How to initialize members in Go struct
You just need a constructor. A common used pattern is
func NewSyncMap() *SyncMap {
return &SyncMap{hm: make(map[string]string)}
}
In case of more fields inside your struct, starting a goroutine as backend, or registering a finalizer everything could be done in this constructor.

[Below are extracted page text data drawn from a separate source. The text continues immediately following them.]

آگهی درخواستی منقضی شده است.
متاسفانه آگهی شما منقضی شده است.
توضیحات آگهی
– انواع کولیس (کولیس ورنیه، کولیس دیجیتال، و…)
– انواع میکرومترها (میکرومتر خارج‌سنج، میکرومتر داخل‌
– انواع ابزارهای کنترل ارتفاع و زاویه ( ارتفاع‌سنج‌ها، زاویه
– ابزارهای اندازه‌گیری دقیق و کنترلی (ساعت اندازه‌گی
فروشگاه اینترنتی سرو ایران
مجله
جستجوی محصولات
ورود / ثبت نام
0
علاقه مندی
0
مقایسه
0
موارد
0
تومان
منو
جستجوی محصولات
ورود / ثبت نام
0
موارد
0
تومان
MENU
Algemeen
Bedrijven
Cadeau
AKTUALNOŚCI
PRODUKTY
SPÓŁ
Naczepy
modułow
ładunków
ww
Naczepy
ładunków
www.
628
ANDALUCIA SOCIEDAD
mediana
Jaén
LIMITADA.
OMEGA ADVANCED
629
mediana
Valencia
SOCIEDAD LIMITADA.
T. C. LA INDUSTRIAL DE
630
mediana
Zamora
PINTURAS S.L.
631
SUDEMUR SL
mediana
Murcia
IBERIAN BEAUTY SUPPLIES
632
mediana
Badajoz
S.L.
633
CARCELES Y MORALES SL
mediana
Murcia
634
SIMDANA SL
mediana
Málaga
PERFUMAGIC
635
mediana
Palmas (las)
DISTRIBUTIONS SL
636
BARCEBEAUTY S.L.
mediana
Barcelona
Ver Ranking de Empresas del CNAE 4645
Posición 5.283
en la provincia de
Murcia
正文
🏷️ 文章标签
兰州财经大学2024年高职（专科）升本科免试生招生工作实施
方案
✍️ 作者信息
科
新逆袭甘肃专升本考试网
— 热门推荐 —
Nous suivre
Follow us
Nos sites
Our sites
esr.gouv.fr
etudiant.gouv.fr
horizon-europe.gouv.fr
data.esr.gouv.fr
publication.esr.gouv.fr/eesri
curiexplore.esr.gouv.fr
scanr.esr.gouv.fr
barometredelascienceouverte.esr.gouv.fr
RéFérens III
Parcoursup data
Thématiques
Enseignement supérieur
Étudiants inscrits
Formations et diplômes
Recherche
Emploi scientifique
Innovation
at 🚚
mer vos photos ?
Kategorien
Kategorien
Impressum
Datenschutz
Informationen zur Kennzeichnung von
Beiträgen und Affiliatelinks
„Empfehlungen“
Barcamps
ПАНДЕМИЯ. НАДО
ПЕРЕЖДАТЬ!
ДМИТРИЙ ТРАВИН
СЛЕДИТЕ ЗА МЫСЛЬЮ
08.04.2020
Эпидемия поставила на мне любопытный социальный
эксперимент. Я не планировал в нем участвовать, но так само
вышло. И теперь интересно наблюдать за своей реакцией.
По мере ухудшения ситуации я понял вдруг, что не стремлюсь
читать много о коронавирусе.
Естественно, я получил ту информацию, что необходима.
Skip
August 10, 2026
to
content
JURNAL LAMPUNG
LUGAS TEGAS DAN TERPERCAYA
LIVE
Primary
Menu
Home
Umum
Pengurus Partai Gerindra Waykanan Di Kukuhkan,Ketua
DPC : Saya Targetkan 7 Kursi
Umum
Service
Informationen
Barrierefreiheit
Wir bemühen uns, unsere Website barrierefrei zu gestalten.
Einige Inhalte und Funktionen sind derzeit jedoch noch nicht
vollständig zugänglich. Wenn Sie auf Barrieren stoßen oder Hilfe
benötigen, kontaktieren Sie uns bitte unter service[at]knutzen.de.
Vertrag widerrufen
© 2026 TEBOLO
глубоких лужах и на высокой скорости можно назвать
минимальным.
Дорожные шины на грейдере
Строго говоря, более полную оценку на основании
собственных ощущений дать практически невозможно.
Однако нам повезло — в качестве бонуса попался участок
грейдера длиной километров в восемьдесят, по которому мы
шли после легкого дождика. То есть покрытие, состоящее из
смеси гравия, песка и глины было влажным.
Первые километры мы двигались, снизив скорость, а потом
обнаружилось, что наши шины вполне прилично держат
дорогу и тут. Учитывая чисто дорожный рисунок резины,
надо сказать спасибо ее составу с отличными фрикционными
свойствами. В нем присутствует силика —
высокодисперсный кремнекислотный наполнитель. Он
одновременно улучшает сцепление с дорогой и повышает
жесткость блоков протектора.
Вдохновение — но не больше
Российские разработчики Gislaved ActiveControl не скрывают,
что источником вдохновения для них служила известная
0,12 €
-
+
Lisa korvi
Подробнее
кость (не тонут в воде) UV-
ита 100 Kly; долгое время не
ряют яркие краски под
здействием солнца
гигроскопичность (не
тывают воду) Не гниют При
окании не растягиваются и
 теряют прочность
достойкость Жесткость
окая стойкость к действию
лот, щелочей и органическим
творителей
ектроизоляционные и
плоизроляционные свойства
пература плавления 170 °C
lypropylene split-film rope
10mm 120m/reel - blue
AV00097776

func NewSyncMap() *SyncMap {
sm := SyncMap{
hm: make(map[string]string),
foo: "Bar",
}
runtime.SetFinalizer(sm, (*SyncMap).stop)
go sm.backend()
return &sm
}
The solution of 'Mue' doesn't work since the mutex is not initialized. The following modification works:
package main
import "sync"
type SyncMap struct {
lock *sync.RWMutex
hm map[string]string
}
func NewSyncMap() *SyncMap {
return &SyncMap{lock: new(sync.RWMutex), hm: make(map[string]string)}
}
func (m *SyncMap) Put (k, v string) {
m.lock.Lock()
defer m.lock.Unlock()
m.hm[k] = v
}
func main() {
sm := NewSyncMap()
sm.Put("Test", "Test")
}
http://play.golang.org/p/n-jQKWtEy5
Good catch by deamon. Mue was possibly thinking of the more common pattern of including the lock as a value rather than a pointer. Since the zero value of a Mutex is a ready-to-use unlocked Mutex, it requires no initialization and including one as a value is common. As a further simplification, you can embed it by omitting the field name. Your struct then acquires the method set of the Mutex. See this working example, http://play.golang.org/p/faO9six-Qx. Also I took out the use of defer. To some extent it's a matter of preference and coding style, but since it does have a small overhead, I tend not to use it in small functions, especially if there is no conditional code.